Pageant mother is doping her 6-year-old daughter for Toddlers&Tiaras show
The latest shocking revelation from TLC’s controversial reality show Toddlers & Tiaras, which tracks the bizarre world of U.S. child beauty pageants, was aired yesterday, when a pageant mother described the means they use to get their children ready for the stage.
Alana Holler, 6, and her mother June, from McIntyre, Georgia, are the subjects of this week’s show.
June Holler, a self-proclaimed “Coupon Queen” told producers that she has tried various products to excite her daughter, including feeding her with Pixie Stix – tubes of powdered sugar referred to as “pageant crack” – but an unidentified “special juice” is her new secret weapon.
The mother says: “We had tried Pixie Stix… We went through fifteen bags at one pageant, and it just don’t do anything for her.”
With the sugared sticks failing to boost her child’s energy levels, June Holler resorted to making her own liquid concoction.
“A lot of pageant moms and people know what the <<special juice>> is – everybody has their different concoctions, <<special juice>> is to help her energize her.”
“A lot of moms say, <<Oh, well you’re doping up your child>>, well hey, no I’m not. I’m not hurting her”, June Holler continued.
“…She just drinks it for pageants, to give her that extra <<oomph>>. So, whatever works for your child, use it.”
A bystander explains: “They want their child to stand out, so you’ve got those moms that are going to do whatever is necessary to put their child in that light.”

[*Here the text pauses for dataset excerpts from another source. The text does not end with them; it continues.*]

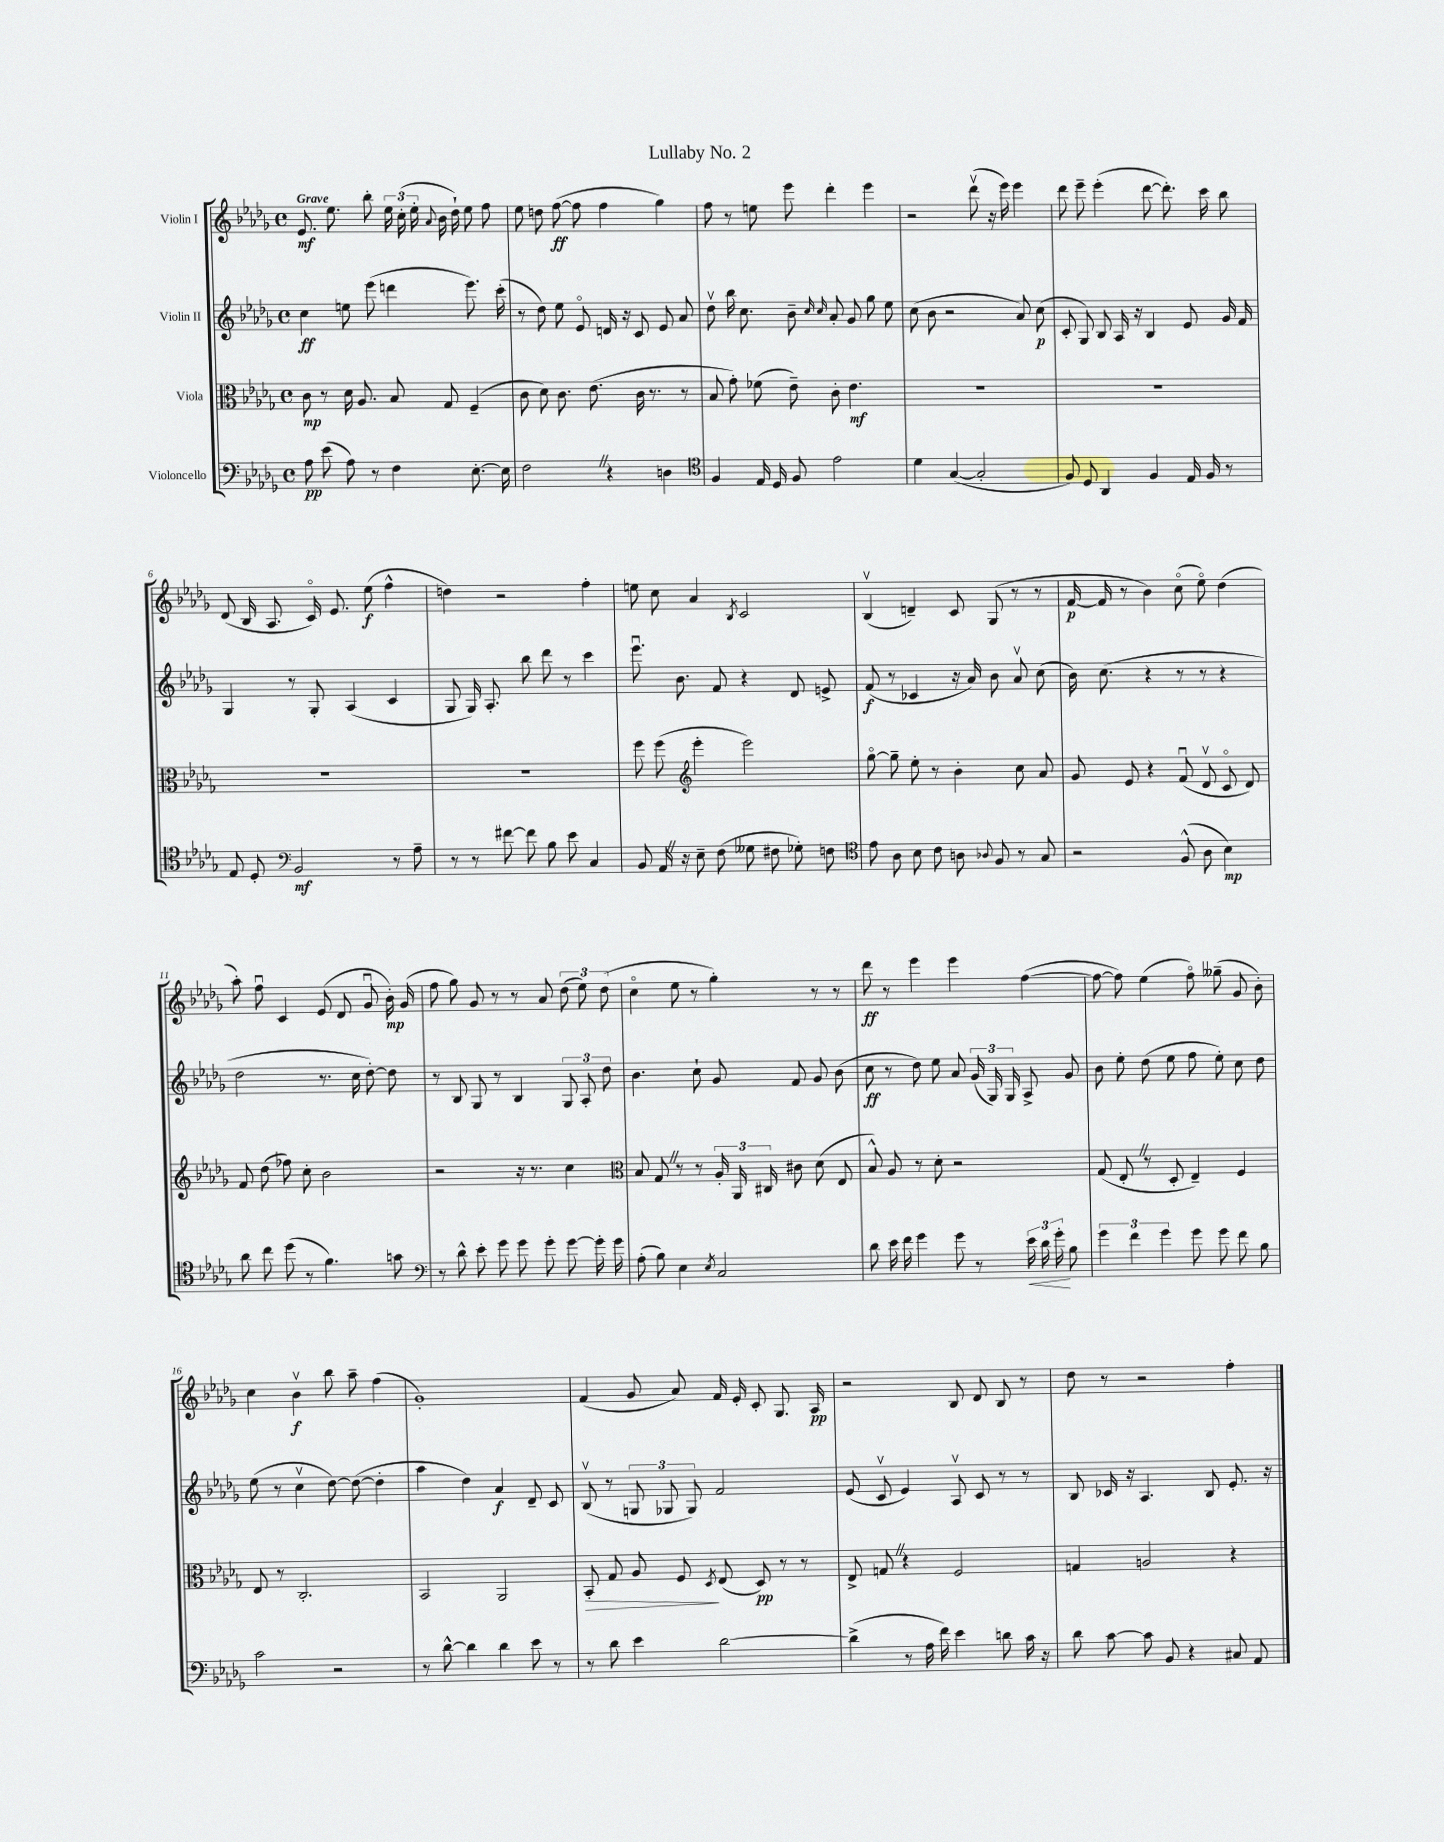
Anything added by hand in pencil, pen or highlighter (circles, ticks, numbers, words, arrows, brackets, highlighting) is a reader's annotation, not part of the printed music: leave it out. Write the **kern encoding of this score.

**kern	**kern	**kern	**kern
*staff4	*staff3	*staff2	*staff1
*clefF4	*clefC3	*clefG2	*clefG2
*k[b-e-a-d-g-]	*k[b-e-a-d-g-]	*k[b-e-a-d-g-]	*k[b-e-a-d-g-]
*M4/4	*M4/4	*M4/4	*M4/4
*met(c)	*met(c)	*met(c)	*met(c)
8A-	8c	4cc	8.e-
(8e-	8r	.	.
.	.	.	8.ee-
8A-)	16d-	8ee	.
.	8.A-	.	.
8r	.	(8eee-	8bb-'
4F	8B-	4ddd	24ee-
.	.	.	(24cc'
.	.	.	24ee-'
.	.	.	8qqa-
.	8G-	.	16b-
.	.	.	16dd-`)
[8.E-'	(4F~	8.eee-)	8ee-
.	.	.	8ff
16E-]	.	(16ccc'	.
=	=	=	=
2F	8c	8r	8ee-
.	8d-)	8dd-)	8dd
.	8.c	8ee-	([8ff
.	.	8e-o	8ff]
.	(8.e-	.	.
4r	.	16d	4ff
.	.	16r	.
.	16c	8c	.
.	8.r	.	.
4D	.	8e-	4gg-)
.	8r	8a-	.
=	=	=	=
*clefC4	*	*	*
4F	8B-	8dd-v	8ff
.	8g-')	16bb-	8r
.	.	8.cc	.
16E-	(8f-	.	8ee
16D-	.	.	.
8F	8e-~)	8b-~	8eee-
.	.	16qqcc	.
.	.	16qqcc	.
2e-	8c'	8a-'	4ddd-'
.	4.e-	8g-	.
.	.	8gg-	4eee-
.	.	8ee-	.
=	=	=	=
4d-	1r	(8cc	2r
.	.	8b-	.
([4G-	.	2r	.
2G-']	.	.	(8ddd-v
.	.	.	16r
.	.	.	16eee-)
.	.	8a-)	4eee-
.	.	(8cc	.
=	=	=	=
8F)	1r	8c'	8ddd-
8D-	.	8G-)	8eee-~
4AA-	.	8B-	(4eee-'
.	.	16A-	.
.	.	16r	.
4F	.	4B-	[8ddd-
.	.	.	8.ddd-'])
16E-	.	8e-	.
16F	.	.	16ccc
8r	.	16g-	8bb-
.	.	16f	.
=	=	=	=
8E-	1r	4G-	(8d-
8D-'	.	.	16B-
.	.	.	8.A-
*clefF4	*	*	*
2BB-	.	8r	.
.	.	8G-'	16co)
.	.	.	8.e-
.	.	(4A-	.
.	.	.	(8ee-
8r	.	4c	4ff^^
8A-~	.	.	.
=	=	=	=
8r	1r	8G-	4dd)
8r	.	16G-)	.
.	.	8.A-'	.
[8f#	.	.	2r
8f#]	.	8bb-	.
8B-	.	8ddd-	.
8e-	.	8r	.
4C	.	4ccc	4ff'
=	=	=	=
8BB-	8ff	8.eee-u	8ee
16AA-	(8ff	.	8cc
16r	.	8.b-	.
*	*clefG2	*	*
8E-~	4eee-'	.	4a-
(8F	.	8f	.
.	.	.	8qB-
8G--	2eee-)	4r	2c
8F#	.	.	.
8G-')	.	8d-	.
8F	.	8e^	.
=	=	=	=
*clefC4	*	*	*
8e-	[8gg-o	(8f	(4B-v
8A-	8gg-~]	8r	.
8B-	8ee-'	4c-	4d~)
8c	8r	.	.
8A	4b-'	16r	8c
.	.	16a-)	.
8qqA-	.	.	.
8F	.	8b-	(8G-
8r	8cc	8a-v	8r
8G-	8a-	(8cc	8r
=	=	=	=
2r	8g-	16b-)	[16f
.	.	(8.cc	16f]
.	8e-	.	8r
.	4r	4r	4b-)
(8F^^	(8fu	8r	(8cco
8A-	8d-v	8r	8ee-o)
4B-)	8co	4r	(4dd-
.	8d-)	.	.
=	=	=	=
8a-	8f	2dd-	8aa-')
8cc	(8dd-	.	8ffu
(8dd-	8ff-)	.	4c
8r	8cc'	.	.
4.f)	2b-	8.r	(8e-
.	.	.	8d-
.	.	16cc	.
.	.	[8dd-')	8g-u
8g	.	8dd-]	16b-')
.	.	.	(16g-
=	=	=	=
*clefF4	*	*	*
8r	2r	8r	8ff
8d-^^	.	8B-	8gg-)
8e-'	.	8G-	8g-
8g-	.	8r	8r
8g-	16r	4B-	8r
.	8.r	.	.
8g-'	.	.	8a-
[8g-	4cc	12G-	(12dd-
.	.	12A-'	12ee-)
16g-']	.	.	.
.	.	12dd-	(12dd-
16g-	.	.	.
=	=	=	=
*	*clefC3	*	*
(8A-'	8B-	4.b-	4cco
8B-)	8G-	.	.
4E-	8r	.	8ee-
.	8r	8cc`	8r
8qE-	.	.	.
2C	24A-'	8g-	4gg-')
.	24AA-	.	.
.	24C#	.	.
.	8c#	8f	.
.	(8d-	8g-	8r
.	8E-	(8b-	8r
=	=	=	=
8d-	8B-^^)	8cc	8ddd-
16e-	8A-	8r	8r
16f	.	.	.
4g-	8r	8dd-)	4eee-
.	8d-'	8ee-	.
8g-	2r	8a-	4eee-
8r	.	(24g-	.
.	.	24G-)	.
.	.	24G-	.
24e-	.	8A-^	([4ff
24d-	.	.	.
24g-'	.	.	.
8B-	.	8g-	.
=	=	=	=
6g-	(8G-	8b-	8ff_
.	8E-'	8ee-'	8ff])
6f	.	.	.
.	8r	(8dd-	(4ee-
6g-	.	.	.
.	8D-'	8ee-	.
8g-	4E-~)	8ff	8ffo)
8g-	.	8ee-')	(8gg--~
8f	4F	8cc	8g-
8B-	.	8dd-	8b-')
=	=	=	=
2c	8E-	(8ee-	4cc
.	8r	8r	.
.	2.C'	4ccv	4b-v
2r	.	[8dd-)	8bb-
.	.	(8dd-_	8aa-~
.	.	4dd-']	(4ff
=	=	=	=
8r	2BB-	4aa-	1g-')
[8d-^^	.	.	.
4d-]	.	4dd-)	.
4d-	2AA-	4a-	.
8e-	.	8d-~	.
8r	.	8c	.
=	=	=	=
8r	8BB-'	(8B-v	(4f
8d-	8G-	8r	.
4e-	8A-	12G	8g-
.	.	12G-	.
.	8F	.	8a-)
.	.	12G-)	.
.	8qD-	.	.
[2d-	(8E-	2f	16f
.	.	.	16e-'
.	8D-)	.	8c'
.	8r	.	8.G-
.	8r	.	.
.	.	.	16A-
=	=	=	=
(4d-^]	8E-^	(8e-	2r
.	8G	8cv	.
8r	4r	4e-)	.
16A-	.	.	.
16f)	.	.	.
4e-	2F	8A-v	8B-
.	.	8c	8d-
8d	.	8r	8B-
16c	.	8r	8r
16r	.	.	.
=	=	=	=
8d-	4G	8B-	8dd-
[8c	.	16c-	8r
.	.	16r	.
8c]	2A	4.A-	2r
8BB-	.	.	.
4r	.	.	.
.	.	8B-	.
8C#	4r	8.e-'	4ff'
8AA-	.	.	.
.	.	16r	.
==	==	==	==
*-	*-	*-	*-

No matter how safe June Holler claims her daughter’s “special” drink is, viewers have voiced their concern about its effects on the youngster’s behaviour.
No brand names are mentioned on the show, but many have speculated that the drink is Mountain Dew, a caffeinated soft drink. Others believe it even contains alcohol.
June Holler is filmed instructing Alana to take “two big gulps” from an unlabelled drinks bottle. Within seconds the change is apparent.
The young pageant contestant starts rapidly swinging her arms over her head and spinning around on the floor, exclaiming: “My go-go juice is kicking in right now!”
After her drink fix, Alana Holler takes to the stage in a plaid shirt displaying inches of stomach to perform a routine, inspired by sex symbol Daisy Duke.
Describing how the drink makes her feel, Alana Holler says smiling: “Go-go juice makes me laughy, and play-ey, and makes me feel like I want to pull my mommy’s hair.”
It seems Alana Holler is already a spirited child though. She has a bizarre speaking manner that is at once precocious and incoherent.
Alana Holler tells the camera: “Those other girls must be crazy if they think they’re gonna beat me, honey boo boo child!”
The 6-year-old girl reveals that she wants to win pageant to make money because “a dollar makes me holler, honey boo boo!”
But Alana Holler is not entirely enthusiastic about the pageant experience. She says: “Beauty is so boring, I don’t want to do it.”
The mother’s enthusiasm is more than evident though. As her daughter takes to the stage, she is filmed yelling encouragement, and instructing dance moves.
When she is not accompanying her daughter on the pageant circuit, June Holler says she spends her time collecting money-saving coupons and stockpiling hundreds of household products – a pursuit her daughter claims she wants to follow.
Footage taken inside the family home reveals rooms stocked with hundreds of items ranging from toilet paper to rolls of aluminium foil.
Toddlers & Tiaras show has caused outcry with many who believe that it could influence youngsters to adopt inappropriate behaviour and campaigners set up a Facebook group, “Take <<Toddlers And Tiaras>> off the Air!” in a bid to have the plug pulled on the show.
Previous series have featured children as young as three, emulating inappropriate characters including a prostitute from Pretty Woman and buxom country singer Dolly Parton.